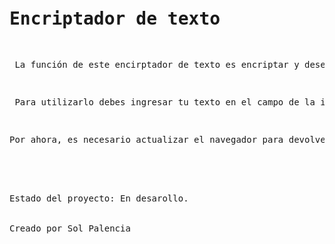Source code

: <pre>
<h1>Encriptador de texto</h1>
<p> La función de este encirptador de texto es encriptar y desencriptar texto de acuerdo a una clave secreta.</p>
<p> Para utilizarlo debes ingresar tu texto en el campo de la izquierda, presionar el botón adecuado y a la derecha verás el resultado. Puedes utilizar el botón copiar para copiar el texto y revertir la encriptación o para compartir un mensaje secreto con otra persona.</p>
<p>Por ahora, es necesario actualizar el navegador para devolver el juego a su estado inicial.</p>


  
Estado del proyecto: En desarollo.


Creado por Sol Palencia
</pre>
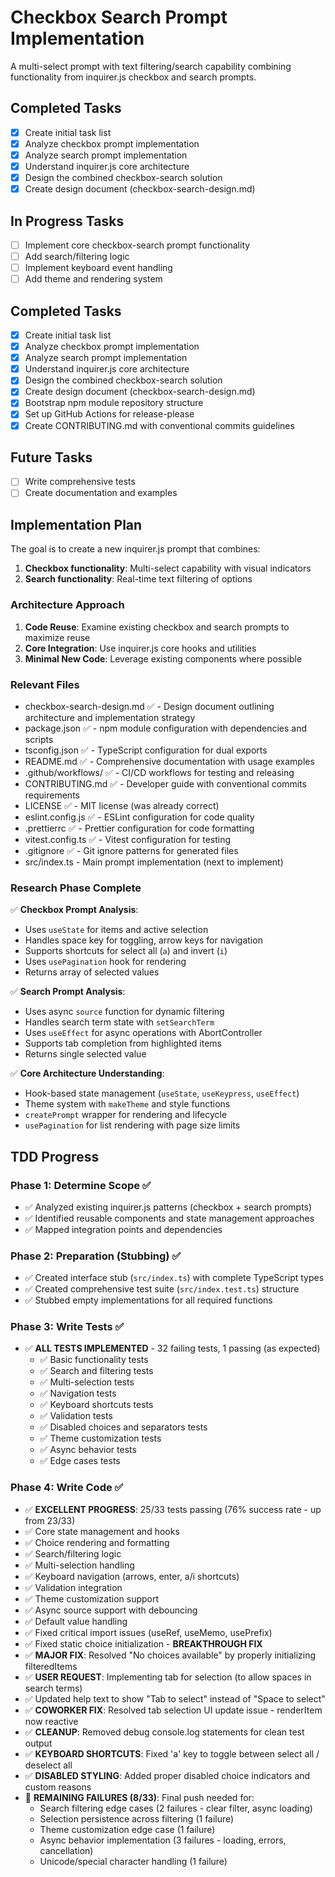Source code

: # Checkbox Search Prompt Implementation

A multi-select prompt with text filtering/search capability combining functionality from inquirer.js checkbox and search prompts.

## Completed Tasks

- [x] Create initial task list
- [x] Analyze checkbox prompt implementation
- [x] Analyze search prompt implementation  
- [x] Understand inquirer.js core architecture
- [x] Design the combined checkbox-search solution
- [x] Create design document (checkbox-search-design.md)

## In Progress Tasks

- [ ] Implement core checkbox-search prompt functionality
- [ ] Add search/filtering logic
- [ ] Implement keyboard event handling
- [ ] Add theme and rendering system

## Completed Tasks

- [x] Create initial task list
- [x] Analyze checkbox prompt implementation
- [x] Analyze search prompt implementation  
- [x] Understand inquirer.js core architecture
- [x] Design the combined checkbox-search solution
- [x] Create design document (checkbox-search-design.md)
- [x] Bootstrap npm module repository structure
- [x] Set up GitHub Actions for release-please
- [x] Create CONTRIBUTING.md with conventional commits guidelines

## Future Tasks

- [ ] Write comprehensive tests
- [ ] Create documentation and examples

## Implementation Plan

The goal is to create a new inquirer.js prompt that combines:
1. **Checkbox functionality**: Multi-select capability with visual indicators
2. **Search functionality**: Real-time text filtering of options

### Architecture Approach
1. **Code Reuse**: Examine existing checkbox and search prompts to maximize reuse
2. **Core Integration**: Use inquirer.js core hooks and utilities
3. **Minimal New Code**: Leverage existing components where possible

### Relevant Files

- checkbox-search-design.md ✅ - Design document outlining architecture and implementation strategy
- package.json ✅ - npm module configuration with dependencies and scripts
- tsconfig.json ✅ - TypeScript configuration for dual exports
- README.md ✅ - Comprehensive documentation with usage examples
- .github/workflows/ ✅ - CI/CD workflows for testing and releasing
- CONTRIBUTING.md ✅ - Developer guide with conventional commits requirements
- LICENSE ✅ - MIT license (was already correct)
- eslint.config.js ✅ - ESLint configuration for code quality
- .prettierrc ✅ - Prettier configuration for code formatting  
- vitest.config.ts ✅ - Vitest configuration for testing
- .gitignore ✅ - Git ignore patterns for generated files
- src/index.ts - Main prompt implementation (next to implement)

### Research Phase Complete

✅ **Checkbox Prompt Analysis**:
- Uses `useState` for items and active selection
- Handles space key for toggling, arrow keys for navigation
- Supports shortcuts for select all (`a`) and invert (`i`)
- Uses `usePagination` hook for rendering
- Returns array of selected values

✅ **Search Prompt Analysis**:
- Uses async `source` function for dynamic filtering
- Handles search term state with `setSearchTerm`
- Uses `useEffect` for async operations with AbortController
- Supports tab completion from highlighted items
- Returns single selected value

✅ **Core Architecture Understanding**:
- Hook-based state management (`useState`, `useKeypress`, `useEffect`)
- Theme system with `makeTheme` and style functions
- `createPrompt` wrapper for rendering and lifecycle
- `usePagination` for list rendering with page size limits 

## TDD Progress

### Phase 1: Determine Scope ✅
- ✅ Analyzed existing inquirer.js patterns (checkbox + search prompts)
- ✅ Identified reusable components and state management approaches
- ✅ Mapped integration points and dependencies

### Phase 2: Preparation (Stubbing) ✅
- ✅ Created interface stub (`src/index.ts`) with complete TypeScript types
- ✅ Created comprehensive test suite (`src/index.test.ts`) structure
- ✅ Stubbed empty implementations for all required functions

### Phase 3: Write Tests ✅
- ✅ **ALL TESTS IMPLEMENTED** - 32 failing tests, 1 passing (as expected)
  - ✅ Basic functionality tests
  - ✅ Search and filtering tests  
  - ✅ Multi-selection tests
  - ✅ Navigation tests
  - ✅ Keyboard shortcuts tests
  - ✅ Validation tests
  - ✅ Disabled choices and separators tests
  - ✅ Theme customization tests
  - ✅ Async behavior tests
  - ✅ Edge cases tests

### Phase 4: Write Code ✅
- ✅ **EXCELLENT PROGRESS**: 25/33 tests passing (76% success rate - up from 23/33)
- ✅ Core state management and hooks
- ✅ Choice rendering and formatting  
- ✅ Search/filtering logic
- ✅ Multi-selection handling
- ✅ Keyboard navigation (arrows, enter, a/i shortcuts)
- ✅ Validation integration
- ✅ Theme customization support
- ✅ Async source support with debouncing
- ✅ Default value handling
- ✅ Fixed critical import issues (useRef, useMemo, usePrefix)
- ✅ Fixed static choice initialization - **BREAKTHROUGH FIX**
- ✅ **MAJOR FIX**: Resolved "No choices available" by properly initializing filteredItems
- ✅ **USER REQUEST**: Implementing tab for selection (to allow spaces in search terms)
- ✅ Updated help text to show "Tab to select" instead of "Space to select"
- ✅ **COWORKER FIX**: Resolved tab selection UI update issue - renderItem now reactive
- ✅ **CLEANUP**: Removed debug console.log statements for clean test output
- ✅ **KEYBOARD SHORTCUTS**: Fixed 'a' key to toggle between select all / deselect all
- ✅ **DISABLED STYLING**: Added proper disabled choice indicators and custom reasons
- 🔧 **REMAINING FAILURES (8/33)**: Final push needed for:
  - Search filtering edge cases (2 failures - clear filter, async loading)
  - Selection persistence across filtering (1 failure)
  - Theme customization edge case (1 failure)
  - Async behavior implementation (3 failures - loading, errors, cancellation)
  - Unicode/special character handling (1 failure)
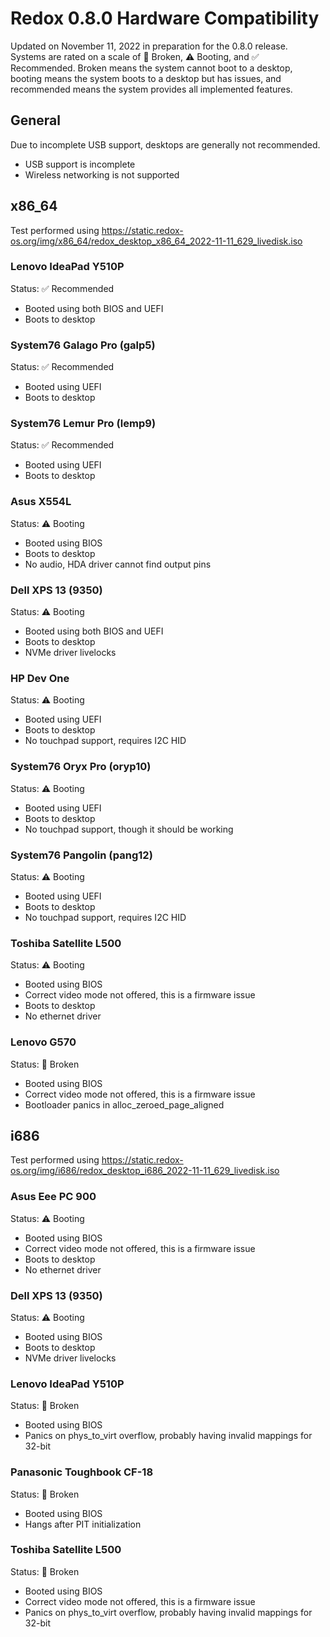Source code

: # Redox 0.8.0 Hardware Compatibility

Updated on November 11, 2022 in preparation for the 0.8.0 release. Systems are
rated on a scale of 🚫 Broken, ⚠️ Booting, and ✅ Recommended. Broken means the
system cannot boot to a desktop, booting means the system boots to a desktop
but has issues, and recommended means the system provides all implemented
features.

## General

Due to incomplete USB support, desktops are generally not recommended.

- USB support is incomplete
- Wireless networking is not supported

## x86_64

Test performed using https://static.redox-os.org/img/x86_64/redox_desktop_x86_64_2022-11-11_629_livedisk.iso

### Lenovo IdeaPad Y510P

Status: ✅ Recommended

- Booted using both BIOS and UEFI
- Boots to desktop

### System76 Galago Pro (galp5)

Status: ✅ Recommended

- Booted using UEFI
- Boots to desktop

### System76 Lemur Pro (lemp9)

Status: ✅ Recommended

- Booted using UEFI
- Boots to desktop

### Asus X554L

Status: ⚠️ Booting

- Booted using BIOS
- Boots to desktop
- No audio, HDA driver cannot find output pins

### Dell XPS 13 (9350)

Status: ⚠️ Booting

- Booted using both BIOS and UEFI
- Boots to desktop
- NVMe driver livelocks

### HP Dev One

Status: ⚠️ Booting

- Booted using UEFI
- Boots to desktop
- No touchpad support, requires I2C HID

### System76 Oryx Pro (oryp10)

Status: ⚠️ Booting

- Booted using UEFI
- Boots to desktop
- No touchpad support, though it should be working

### System76 Pangolin (pang12)

Status: ⚠️ Booting

- Booted using UEFI
- Boots to desktop
- No touchpad support, requires I2C HID

### Toshiba Satellite L500

Status: ⚠️ Booting

- Booted using BIOS
- Correct video mode not offered, this is a firmware issue
- Boots to desktop
- No ethernet driver

### Lenovo G570

Status: 🚫 Broken

- Booted using BIOS
- Correct video mode not offered, this is a firmware issue
- Bootloader panics in alloc_zeroed_page_aligned

## i686

Test performed using https://static.redox-os.org/img/i686/redox_desktop_i686_2022-11-11_629_livedisk.iso

### Asus Eee PC 900

Status: ⚠️ Booting

- Booted using BIOS
- Correct video mode not offered, this is a firmware issue
- Boots to desktop
- No ethernet driver

### Dell XPS 13 (9350)

Status: ⚠️ Booting

- Booted using BIOS
- Boots to desktop
- NVMe driver livelocks

### Lenovo IdeaPad Y510P

Status: 🚫 Broken

- Booted using BIOS
- Panics on phys_to_virt overflow, probably having invalid mappings for 32-bit

### Panasonic Toughbook CF-18

Status: 🚫 Broken

- Booted using BIOS
- Hangs after PIT initialization

### Toshiba Satellite L500

Status: 🚫 Broken

- Booted using BIOS
- Correct video mode not offered, this is a firmware issue
- Panics on phys_to_virt overflow, probably having invalid mappings for 32-bit
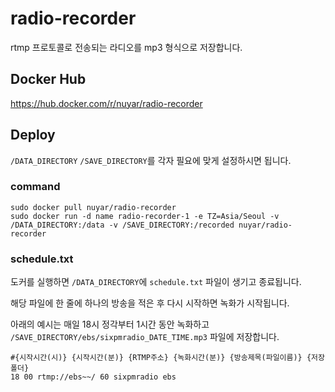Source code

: # radio-recorder

rtmp 프로토콜로 전송되는 라디오를 mp3 형식으로 저장합니다.

## Docker Hub
https://hub.docker.com/r/nuyar/radio-recorder


## Deploy

`/DATA_DIRECTORY` `/SAVE_DIRECTORY`를 각자 필요에 맞게 설정하시면 됩니다.


### command
	sudo docker pull nuyar/radio-recorder
	sudo docker run -d name radio-recorder-1 -e TZ=Asia/Seoul -v /DATA_DIRECTORY:/data -v /SAVE_DIRECTORY:/recorded nuyar/radio-recorder


### schedule.txt

도커를 실행하면 `/DATA_DIRECTORY`에 `schedule.txt` 파일이 생기고 종료됩니다.

해당 파일에 한 줄에 하나의 방송을 적은 후 다시 시작하면 녹화가 시작됩니다.

아래의 예시는 매일 18시 정각부터 1시간 동안 녹화하고 `/SAVE_DIRECTORY/ebs/sixpmradio_DATE_TIME.mp3` 파일에 저장합니다.

	#{시작시간(시)} {시작시간(분)} {RTMP주소} {녹화시간(분)} {방송제목(파일이름)} {저장폴더}
	18 00 rtmp://ebs~~/ 60 sixpmradio ebs
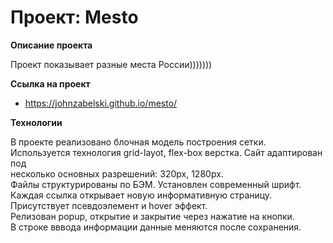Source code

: # Проект: Mesto

**Описание проекта**

Проект показывает разные места России)))))))

**Ссылка на проект**

* https://johnzabelski.github.io/mesto/

**Технологии**

В проекте реализовано блочная модель построения сетки.  
Используется технология grid-layot, flex-box верстка. Сайт адаптирован под  
несколько основных разрешений: 320px, 1280px.  
Файлы структурированы по БЭМ. Установлен современный шрифт.  
Каждая ссылка открывает новую информативную страницу.  
Присутствует псевдоэлемент и hover эффект.  
Релизован popup, открытие и закрытие через нажатие на кнопки.  
В строке вввода информации данные меняются после сохранения.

● ● ● ● ● ● ●

▶ [What to produce]:
Repeat the lines of the listing above verbatim, beginning at its first line and ending at the line containing "<p> Para utilizarlo", which is included. Omit pictures.

▶ [Solution to the problem]:
Source code

: <pre>
<h1>Encriptador de texto</h1>
<p> La función de este encirptador de texto es encriptar y desencriptar texto de acuerdo a una clave secreta.</p>
<p> Para utilizarlo debes ingresar tu texto en el campo de la izquierda, presionar el botón adecuado y a la derecha verás el resultado. Puedes utilizar el botón copiar para copiar el texto y revertir la encriptación o para compartir un mensaje secreto con otra persona.</p>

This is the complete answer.